[Mpls] A poetic response to violence on the North Side of Mpls

Shawn Lewis lewiss at email.com
Tue Mar 15 06:30:32 CST 2005


A poetic response to violence on the North Side of Minneapolis
by Sondra Hollinger Samuels, Community Activist, Mother, Poet 


From my porch, on my predominantly Black, poor, and 
urban block I watch.

I watch the wonderment of the wind giving birth to 
movement yet remaining unseen.

I watch the lightheartedness of birds busily creating 
home structures with twigs and finding perfect perching 
places yet being completely liberated from worry and 
fear about tomorrow.

I watch the silent strength of trees standing sentinel 
over our lives yet never intruding nor being preoccupied 
with what we think of their presence.

I watch and I muse, “Can God use nature to teach us to 
mourn? Cause we need to mourn. We must mourn.”

We must mourn because on Friday of last week 
Frank Haynes, age 21, and Raliegh J. Robinson, age 68, 
were gunned down while innocently dinning in a neighborhood 
restaurant. They weren’t together. They just shared the 
wrong space at the wrong time. Both were Black men murdered 
by a Black man. 

We must weep because less than a week before, another 
Black man was shot to death by yet another Black man.

We must cry out because days before that, a different 
Black man was bludgeoned to death by a different Black man.

We must mourn because all of this tragedy was quarantined 
in my predominantly Black, poor, and urban neighborhood 
and it happens in every major city wherever there is a 
bevy of forgotten and despairing Black young men. In our 
urban woods they are hunted and slaughtered by other 
Black young men whom themselves become lost to us for a 
hunting season
sometimes forever.

I watch and I muse, “Can God use nature to teach us to 
mourn? We need to mourn. We must mourn.” 

As an act of perpetual yet ineffectual mourning, some 
of us in the, “hood,” have learned to anesthetize the 
acute ache and suffer the unspokenness of silence. We 
often over-drink, over-eat, over-drug and under-care to 
hide the hole in the soul of our community. This vacuum 
is empty, soiled, and like the earth, deep. And although 
the pain is so intense, so unrelenting, we don’t know how 
to mourn- really mourn-for others-for ourselves-for sustained 
periods of time, over time, so that heaven might hear,
 respond and impregnate the earth with our deliverance. 

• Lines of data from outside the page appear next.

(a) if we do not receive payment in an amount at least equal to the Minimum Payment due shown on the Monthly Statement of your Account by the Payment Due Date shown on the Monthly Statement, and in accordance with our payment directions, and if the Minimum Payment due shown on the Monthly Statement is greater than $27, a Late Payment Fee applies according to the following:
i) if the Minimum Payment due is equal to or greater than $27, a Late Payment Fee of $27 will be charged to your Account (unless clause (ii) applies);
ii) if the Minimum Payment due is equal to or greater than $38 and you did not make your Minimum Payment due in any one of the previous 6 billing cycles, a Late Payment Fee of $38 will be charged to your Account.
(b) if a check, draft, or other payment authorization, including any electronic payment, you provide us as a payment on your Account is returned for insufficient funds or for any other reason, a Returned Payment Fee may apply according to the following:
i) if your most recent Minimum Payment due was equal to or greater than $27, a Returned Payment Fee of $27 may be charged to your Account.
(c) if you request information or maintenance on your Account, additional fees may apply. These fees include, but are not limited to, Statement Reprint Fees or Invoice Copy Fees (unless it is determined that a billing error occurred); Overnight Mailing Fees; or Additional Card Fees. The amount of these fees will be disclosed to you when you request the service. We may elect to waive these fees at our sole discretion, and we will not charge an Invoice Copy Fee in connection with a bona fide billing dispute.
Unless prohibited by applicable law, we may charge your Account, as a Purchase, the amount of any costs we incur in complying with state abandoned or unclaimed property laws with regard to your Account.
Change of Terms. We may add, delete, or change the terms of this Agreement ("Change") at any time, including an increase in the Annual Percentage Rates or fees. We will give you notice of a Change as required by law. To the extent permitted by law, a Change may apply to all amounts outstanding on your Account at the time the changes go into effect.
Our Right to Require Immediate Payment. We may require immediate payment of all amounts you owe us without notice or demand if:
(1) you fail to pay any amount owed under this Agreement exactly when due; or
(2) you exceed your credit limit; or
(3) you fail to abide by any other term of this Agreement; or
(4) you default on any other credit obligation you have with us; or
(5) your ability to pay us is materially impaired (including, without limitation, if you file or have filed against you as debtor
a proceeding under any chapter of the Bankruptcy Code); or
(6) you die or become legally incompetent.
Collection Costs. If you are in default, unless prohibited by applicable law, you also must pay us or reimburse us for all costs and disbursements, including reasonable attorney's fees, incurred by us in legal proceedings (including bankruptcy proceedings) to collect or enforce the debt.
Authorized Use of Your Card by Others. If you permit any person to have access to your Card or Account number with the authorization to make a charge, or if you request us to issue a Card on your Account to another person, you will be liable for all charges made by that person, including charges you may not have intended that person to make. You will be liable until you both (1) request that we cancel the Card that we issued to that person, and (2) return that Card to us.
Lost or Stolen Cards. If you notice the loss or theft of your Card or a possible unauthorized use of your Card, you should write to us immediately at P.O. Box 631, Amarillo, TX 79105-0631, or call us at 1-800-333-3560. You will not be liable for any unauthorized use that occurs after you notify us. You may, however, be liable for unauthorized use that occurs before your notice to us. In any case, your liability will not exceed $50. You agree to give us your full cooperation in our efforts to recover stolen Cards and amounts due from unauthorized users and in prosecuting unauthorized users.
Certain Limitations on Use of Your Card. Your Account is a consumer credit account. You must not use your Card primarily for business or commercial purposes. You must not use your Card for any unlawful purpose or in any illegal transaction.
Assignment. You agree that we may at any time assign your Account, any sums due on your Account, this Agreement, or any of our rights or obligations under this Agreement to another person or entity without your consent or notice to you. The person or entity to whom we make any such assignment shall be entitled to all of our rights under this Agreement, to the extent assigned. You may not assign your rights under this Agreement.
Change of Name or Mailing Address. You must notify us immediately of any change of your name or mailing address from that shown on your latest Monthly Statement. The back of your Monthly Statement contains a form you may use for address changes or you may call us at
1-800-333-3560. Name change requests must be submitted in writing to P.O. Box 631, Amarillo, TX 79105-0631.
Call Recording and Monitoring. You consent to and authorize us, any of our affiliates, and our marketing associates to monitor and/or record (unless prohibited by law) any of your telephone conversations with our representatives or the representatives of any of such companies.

Maybe God can use the unfathomable wisdom at work in the 
lives of the wind, birds, and trees to teach us to mourn so 
that the unbroken flow of our salty tears might water the 
earth under our collective feet. 

Maybe our rain of sorrow can feed the soil producing a 
flowering of hopefulness, beauty and unbounded new life. 

Maybe then it will be springtime in our community, our city, 
and from nature we will have learned to mourn and as a result 
to reap a great and precious bounty.